● What needs to be done:
Retrieve each line that contains the word "email" from the entries below.

● Dataset excerpts:
· · ·
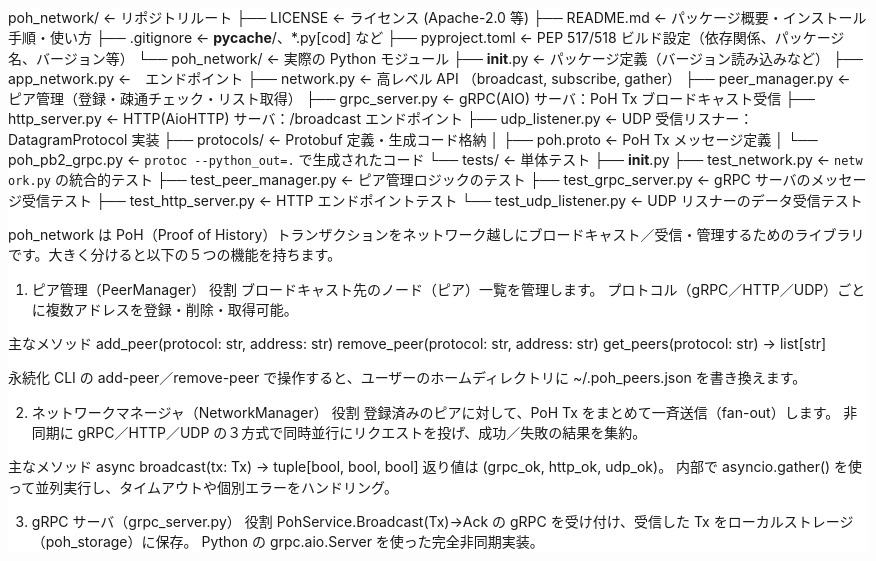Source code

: poh_network/                              ← リポジトリルート
├── LICENSE                              ← ライセンス (Apache-2.0 等)
├── README.md                            ← パッケージ概要・インストール手順・使い方
├── .gitignore                           ← __pycache__/、*.py[cod] など
├── pyproject.toml                       ← PEP 517/518 ビルド設定（依存関係、パッケージ名、バージョン等）
└── poh_network/                         ← 実際の Python モジュール
    ├── __init__.py                      ← パッケージ定義（バージョン読み込みなど）
    ├── app_network.py                   ←　エンドポイント
    ├── network.py                       ← 高レベル API （broadcast, subscribe, gather）
    ├── peer_manager.py                  ← ピア管理（登録・疎通チェック・リスト取得）
    ├── grpc_server.py                   ← gRPC(AIO) サーバ：PoH Tx ブロードキャスト受信
    ├── http_server.py                   ← HTTP(AioHTTP) サーバ：/broadcast エンドポイント
    ├── udp_listener.py                  ← UDP 受信リスナー：DatagramProtocol 実装
    ├── protocols/                       ← Protobuf 定義・生成コード格納
    │   ├── poh.proto                    ← PoH Tx メッセージ定義
    │   └── poh_pb2_grpc.py              ← `protoc --python_out=.` で生成されたコード
    └── tests/                           ← 単体テスト
        ├── __init__.py
        ├── test_network.py              ← `network.py` の統合的テスト
        ├── test_peer_manager.py         ← ピア管理ロジックのテスト
        ├── test_grpc_server.py          ← gRPC サーバのメッセージ受信テスト
        ├── test_http_server.py          ← HTTP エンドポイントテスト
        └── test_udp_listener.py         ← UDP リスナーのデータ受信テスト

poh_network は PoH（Proof of History）トランザクションをネットワーク越しにブロードキャスト／受信・管理するためのライブラリです。大きく分けると以下の５つの機能を持ちます。

1. ピア管理（PeerManager）
役割
ブロードキャスト先のノード（ピア）一覧を管理します。
プロトコル（gRPC／HTTP／UDP）ごとに複数アドレスを登録・削除・取得可能。

主なメソッド
add_peer(protocol: str, address: str)
remove_peer(protocol: str, address: str)
get_peers(protocol: str) -> list[str]

永続化
CLI の add-peer／remove-peer で操作すると、ユーザーのホームディレクトリに ~/.poh_peers.json を書き換えます。

2. ネットワークマネージャ（NetworkManager）
役割
登録済みのピアに対して、PoH Tx をまとめて一斉送信（fan-out）します。
非同期に gRPC／HTTP／UDP の３方式で同時並行にリクエストを投げ、成功／失敗の結果を集約。

主なメソッド
async broadcast(tx: Tx) -> tuple[bool, bool, bool]
返り値は (grpc_ok, http_ok, udp_ok)。
内部で asyncio.gather() を使って並列実行し、タイムアウトや個別エラーをハンドリング。

3. gRPC サーバ（grpc_server.py）
役割
PohService.Broadcast(Tx)→Ack の gRPC を受け付け、受信した Tx をローカルストレージ（poh_storage）に保存。
Python の grpc.aio.Server を使った完全非同期実装。
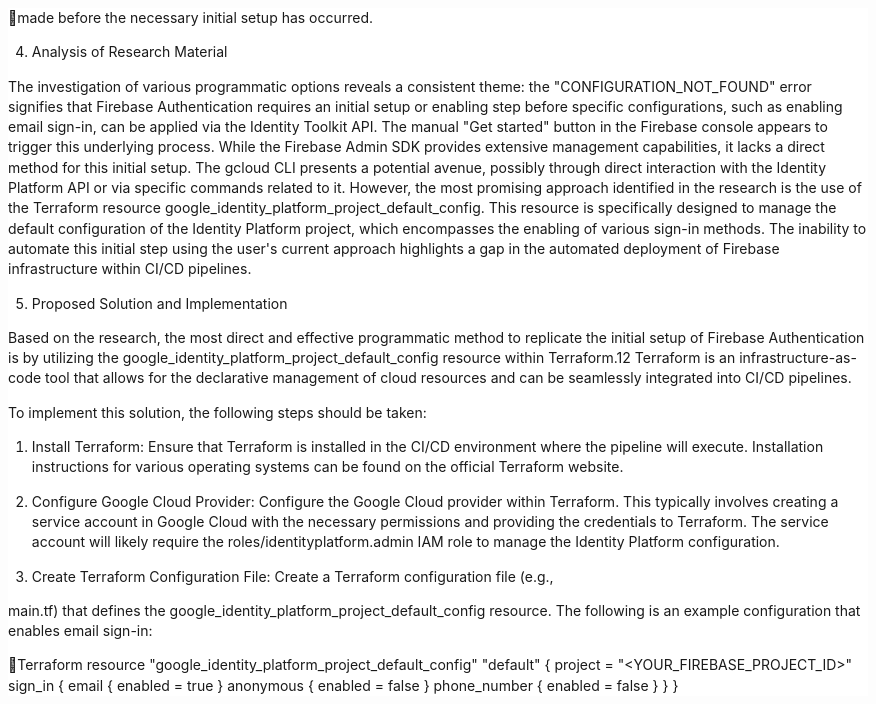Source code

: made before the necessary initial setup has occurred. 

4. Analysis of Research Material 

The investigation of various programmatic options reveals a consistent theme: the 
"CONFIGURATION_NOT_FOUND" error signifies that Firebase Authentication requires 
an initial setup or enabling step before specific configurations, such as enabling email 
sign-in, can be applied via the Identity Toolkit API. The manual "Get started" button in 
the Firebase console appears to trigger this underlying process. While the Firebase 
Admin SDK provides extensive management capabilities, it lacks a direct method for 
this initial setup. The gcloud CLI presents a potential avenue, possibly through direct 
interaction with the Identity Platform API or via specific commands related to it. 
However, the most promising approach identified in the research is the use of the 
Terraform resource google_identity_platform_project_default_config. This resource is 
specifically designed to manage the default configuration of the Identity Platform 
project, which encompasses the enabling of various sign-in methods. The inability to 
automate this initial step using the user's current approach highlights a gap in the 
automated deployment of Firebase infrastructure within CI/CD pipelines. 

5. Proposed Solution and Implementation 

Based on the research, the most direct and effective programmatic method to 
replicate the initial setup of Firebase Authentication is by utilizing the 
google_identity_platform_project_default_config resource within Terraform.12 
Terraform is an infrastructure-as-code tool that allows for the declarative 
management of cloud resources and can be seamlessly integrated into CI/CD 
pipelines. 

To implement this solution, the following steps should be taken: 

1.  Install Terraform: Ensure that Terraform is installed in the CI/CD environment 
where the pipeline will execute. Installation instructions for various operating 
systems can be found on the official Terraform website. 

2.  Configure Google Cloud Provider: Configure the Google Cloud provider within 
Terraform. This typically involves creating a service account in Google Cloud with 
the necessary permissions and providing the credentials to Terraform. The 
service account will likely require the roles/identityplatform.admin IAM role to 
manage the Identity Platform configuration. 

3.  Create Terraform Configuration File: Create a Terraform configuration file (e.g., 

main.tf) that defines the google_identity_platform_project_default_config 
resource. The following is an example configuration that enables email sign-in: 

Terraform 
resource "google_identity_platform_project_default_config" "default" { 
  project = "<YOUR_FIREBASE_PROJECT_ID>" 
  sign_in { 
    email { 
      enabled = true 
    } 
    anonymous { 
      enabled = false 
    } 
    phone_number { 
      enabled = false 
    } 
  } 
}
· · ·
● Result for this task:
an initial setup or enabling step before specific configurations, such as enabling email 
resource. The following is an example configuration that enables email sign-in: 
    email { 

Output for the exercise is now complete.